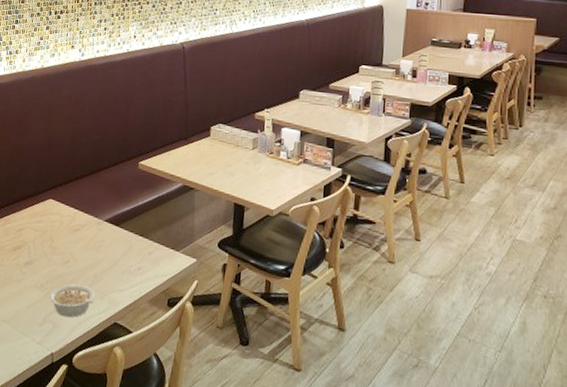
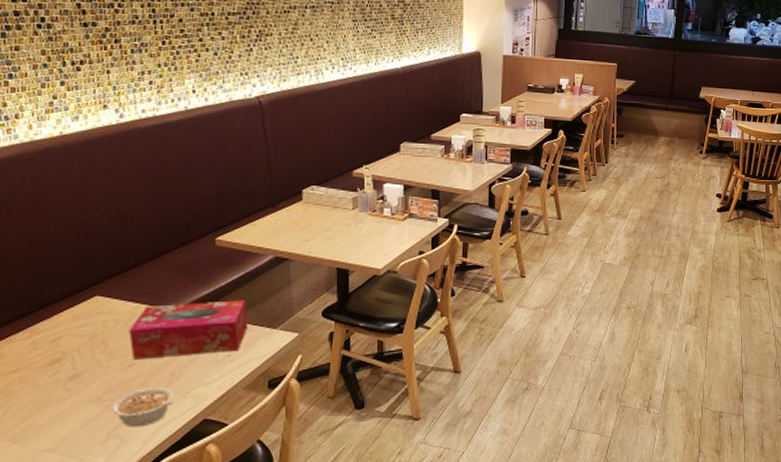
tissue box: none [68,213,157,266] -> present [129,300,248,360]

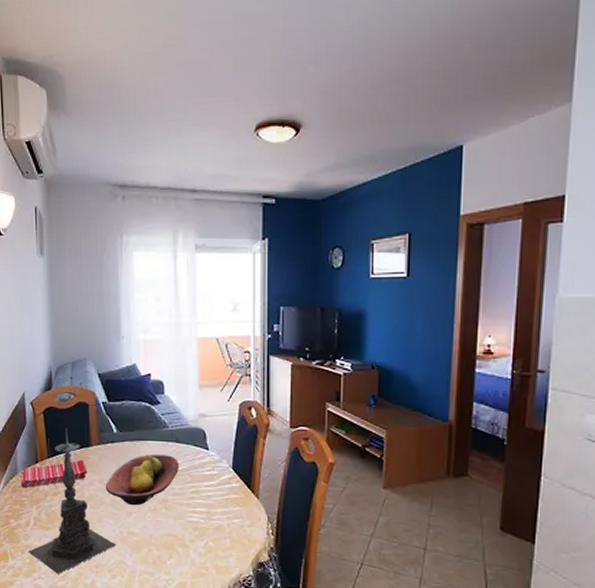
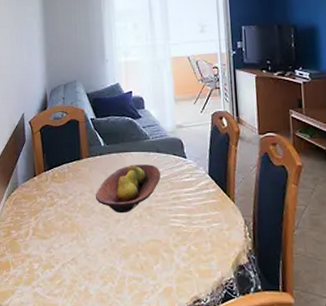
dish towel: present [21,459,88,488] -> none [21,171,79,200]
candle holder: present [29,428,117,574] -> none [28,144,107,282]

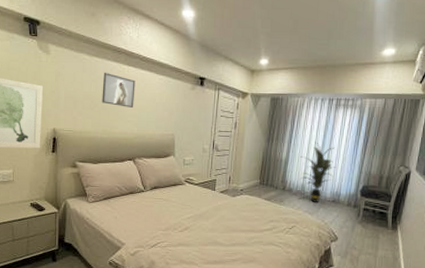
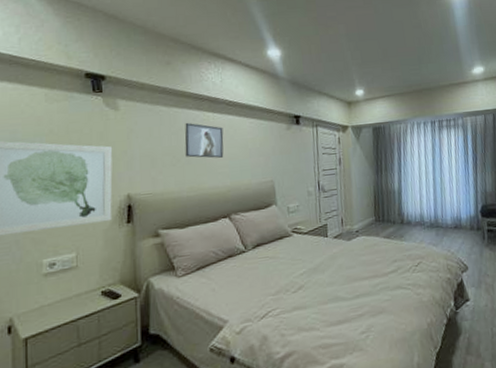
indoor plant: present [300,142,336,203] -> none [413,167,451,233]

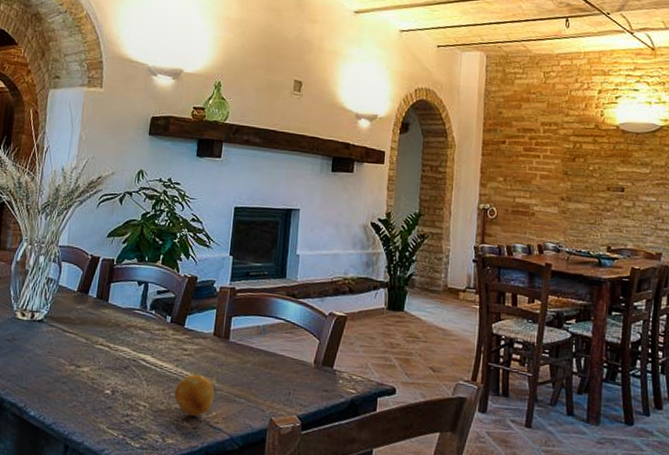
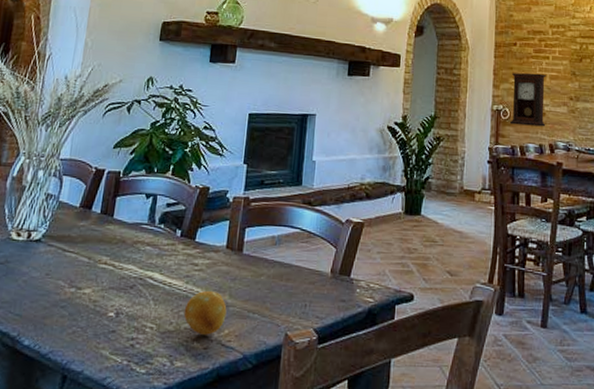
pendulum clock: none [496,171,537,227] -> present [509,73,546,127]

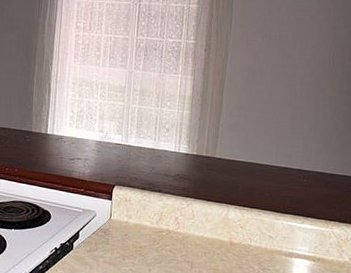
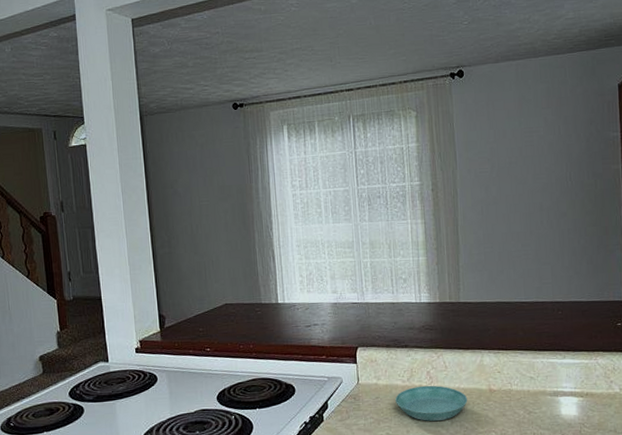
saucer: none [142,229,209,265] -> present [395,385,468,422]

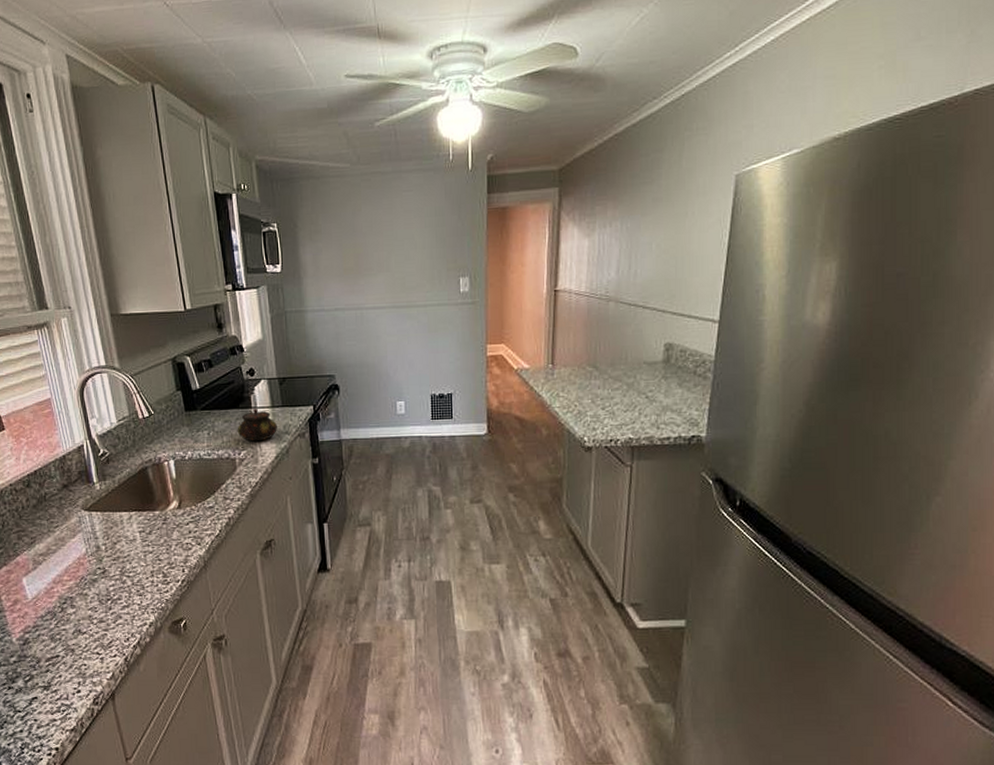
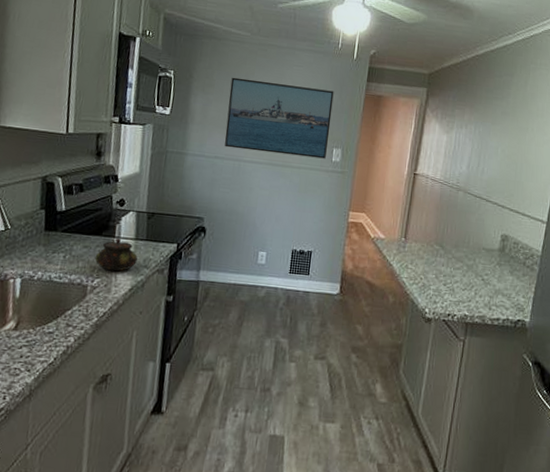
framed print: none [338,212,454,297] -> present [224,77,334,159]

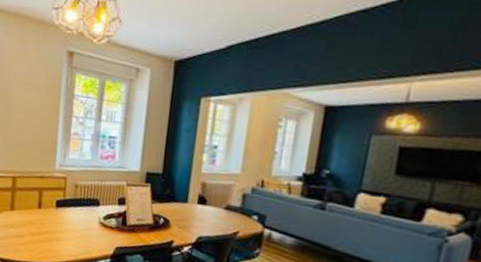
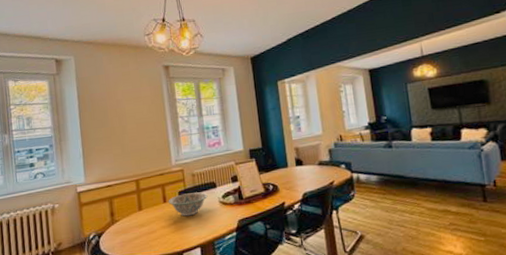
decorative bowl: none [43,203,88,230] -> present [168,192,208,217]

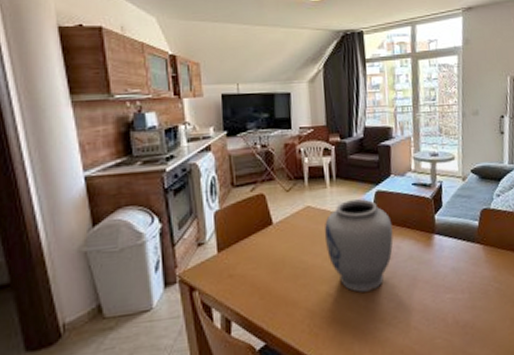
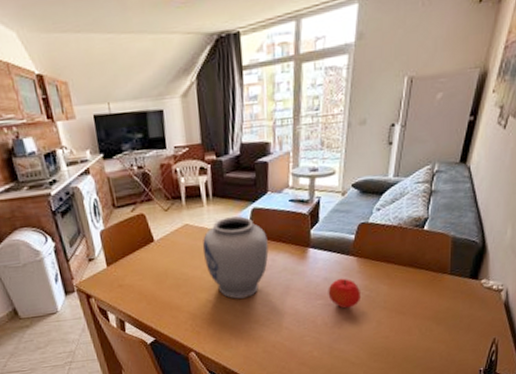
fruit: none [456,268,491,304] -> present [328,278,361,309]

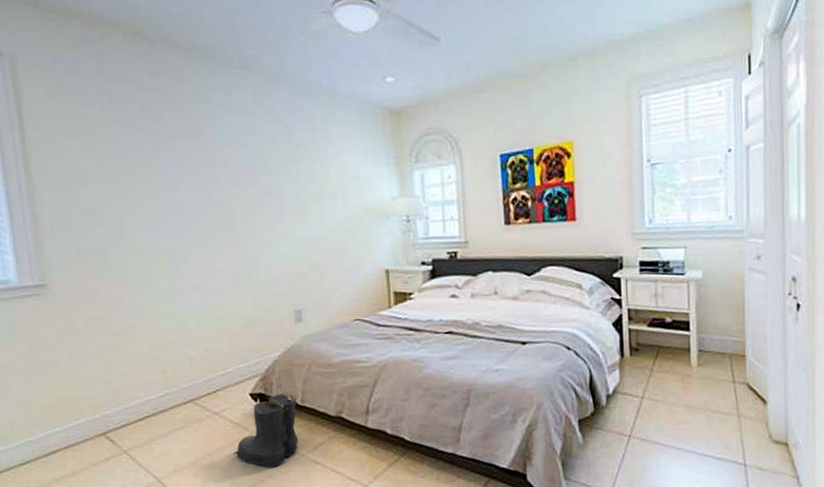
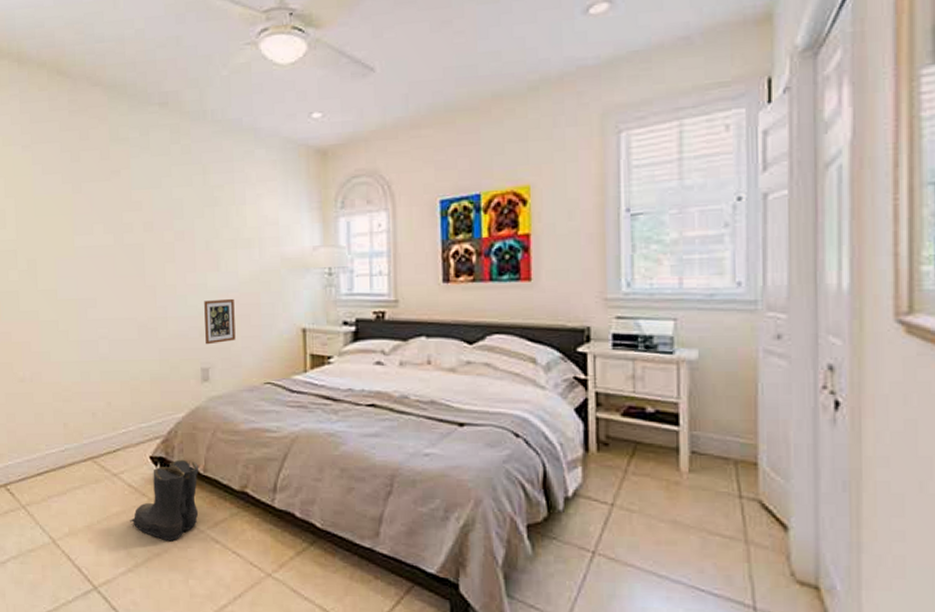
picture frame: none [294,246,325,289] -> present [204,298,236,345]

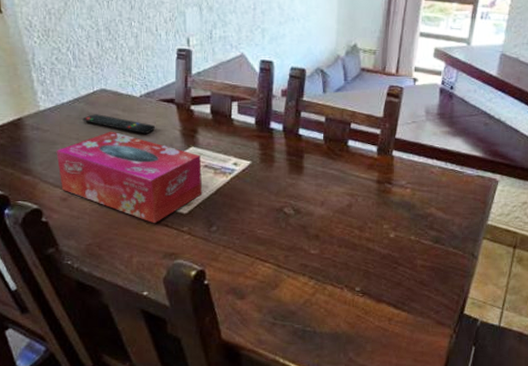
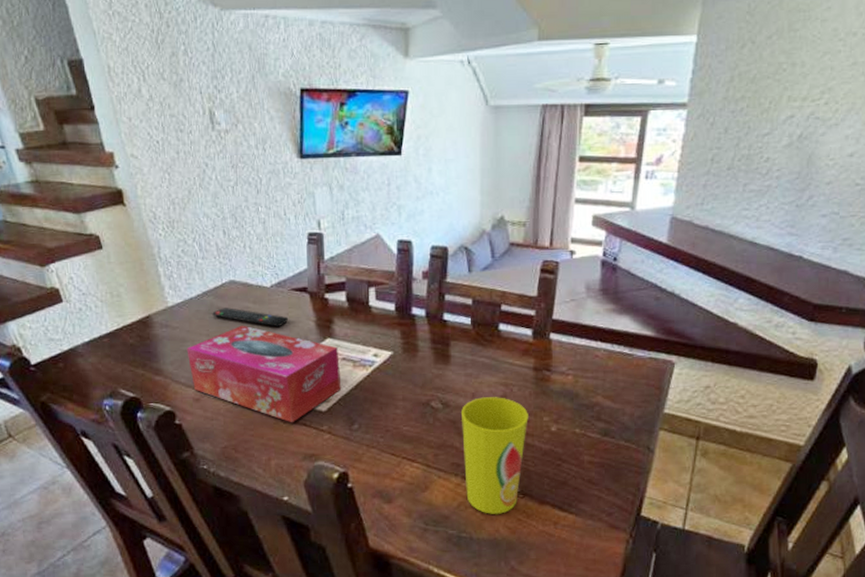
cup: none [310,205,371,311] -> present [460,397,528,514]

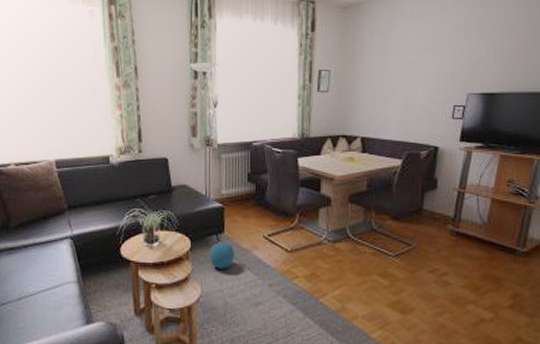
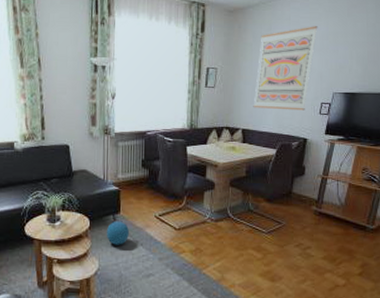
wall art: none [373,19,446,115] -> present [253,26,318,111]

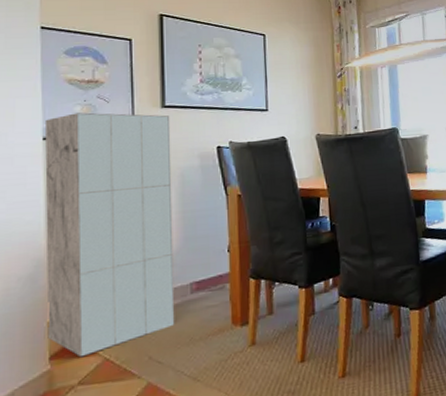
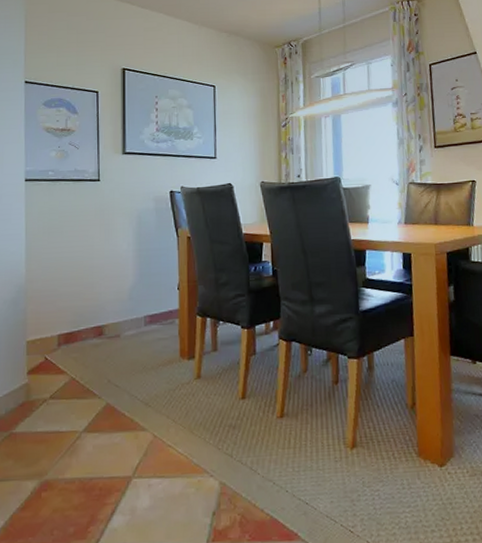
cabinet: present [44,112,175,358] -> none [26,157,131,375]

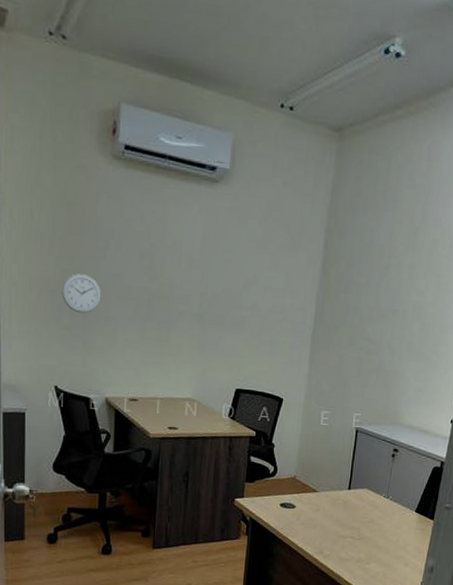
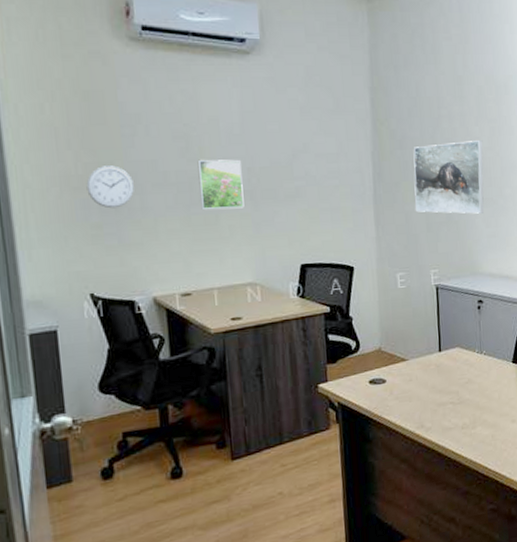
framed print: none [156,278,196,330] -> present [197,159,244,209]
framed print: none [349,293,428,367] -> present [413,140,484,214]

+ + + + + + +

_Problem statement:_ No pictures should appear in the copy; write out exactly the lines from the one containing "framed print: none [338,212,454,297]" through the end of the material.

_Answer for the task:_
framed print: none [338,212,454,297] -> present [224,77,334,159]

decorative bowl: none [43,203,88,230] -> present [168,192,208,217]

fruit: none [456,268,491,304] -> present [328,278,361,309]

picture frame: none [294,246,325,289] -> present [204,298,236,345]

cup: none [310,205,371,311] -> present [460,397,528,514]

wall art: none [373,19,446,115] -> present [253,26,318,111]

cabinet: present [44,112,175,358] -> none [26,157,131,375]

framed print: none [156,278,196,330] -> present [197,159,244,209]
framed print: none [349,293,428,367] -> present [413,140,484,214]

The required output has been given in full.